The standout feature of this release is the new Computer Use capability, currently available in public beta. This technology allows Claude to interpret what appears on computer screens, move cursors, enter text, and navigate through various software applications. Early testing partners, including Amazon, Asana, and Canva, have already begun implementing these features in their operations.
Jared Kaplan, Anthropic’s chief science officer, explained the significance of the development.
“The tool can use computers in basically the same way that we do,” he said, noting that it can handle tasks requiring “tens or even hundreds of steps.”
The company plans to roll out consumer access to these features in early 2024.
In practical terms, the new Computer Use feature opens up possibilities for automating complex tasks like booking flights, scheduling appointments, filling out forms, conducting research, and managing expense reports. This represents a shift from simple chatbot interactions to more sophisticated computer-based task completion.
The development team at Anthropic has been working on this technology since early 2024, with Amazon receiving early access to test and implement the features. The public beta release focuses initially on developer access through the Anthropic API, Amazon Bedrock, and Google Cloud’s Vertex AI platforms.
Performance metrics show significant improvements across various benchmarks. The upgraded Claude 3.5 Sonnet improved its performance on TAU-bench, scoring 69.2% in retail domains and 46% in airline-related tasks. These improvements come without any increase in operational costs or decrease in processing speed.
Early feedback from companies testing the technology has been positive. GitLab reported up to 10% improvement in reasoning capabilities across various use cases. The Browser Company, another early tester, indicated that Claude 3.5 Sonnet outperformed all previously tested AI models in web-based workflow automation.
Anthropic has implemented several safety measures alongside these new capabilities. The company developed specific classifiers to monitor computer use and detect potential harmful applications. This proactive approach aims to prevent misuse in areas like spam, misinformation, or fraud.
The launch comes at a time of intense competition in the AI industry. Major tech companies including OpenAI, Microsoft, Google, and Meta are all working on similar AI agent technologies, making Anthropic’s public beta release a significant move in the market.
For developers interested in accessing these new features, Anthropic has made the Computer Use capability available through their API. The company emphasizes that while the technology shows promise, it remains in an experimental phase and may occasionally be “cumbersome and error-prone.”

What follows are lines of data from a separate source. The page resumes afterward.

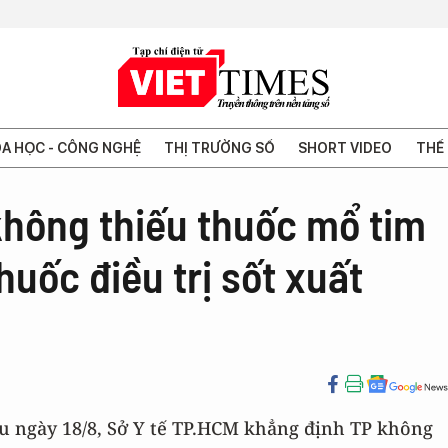
A HỌC - CÔNG NGHỆ
THỊ TRƯỜNG SỐ
SHORT VIDEO
THẾ 
hông thiếu thuốc mổ tim
huốc điều trị sốt xuất
ều ngày 18/8, Sở Y tế TP.HCM khẳng định TP không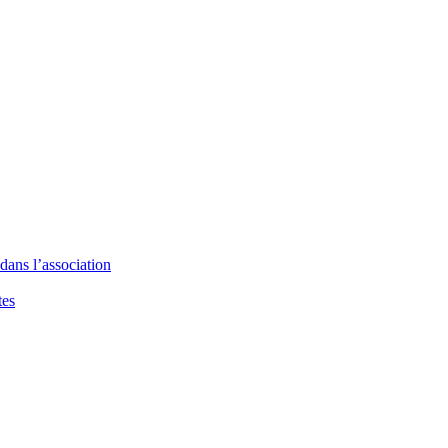
dans l’association
tes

The rollout strategy includes a phased approach, with Claude 3.5 Haiku scheduled for release later this month. Initially, it will launch as a text-only model, with image input capabilities to follow in subsequent updates.
Anthropic’s new release represents a significant step toward AI systems that can function as virtual collaborators rather than simple assistants.
As Scott White, a product manager at Anthropic, noted in September,
“We’re moving to a world where these models will behave much more like virtual collaborators than virtual assistants.”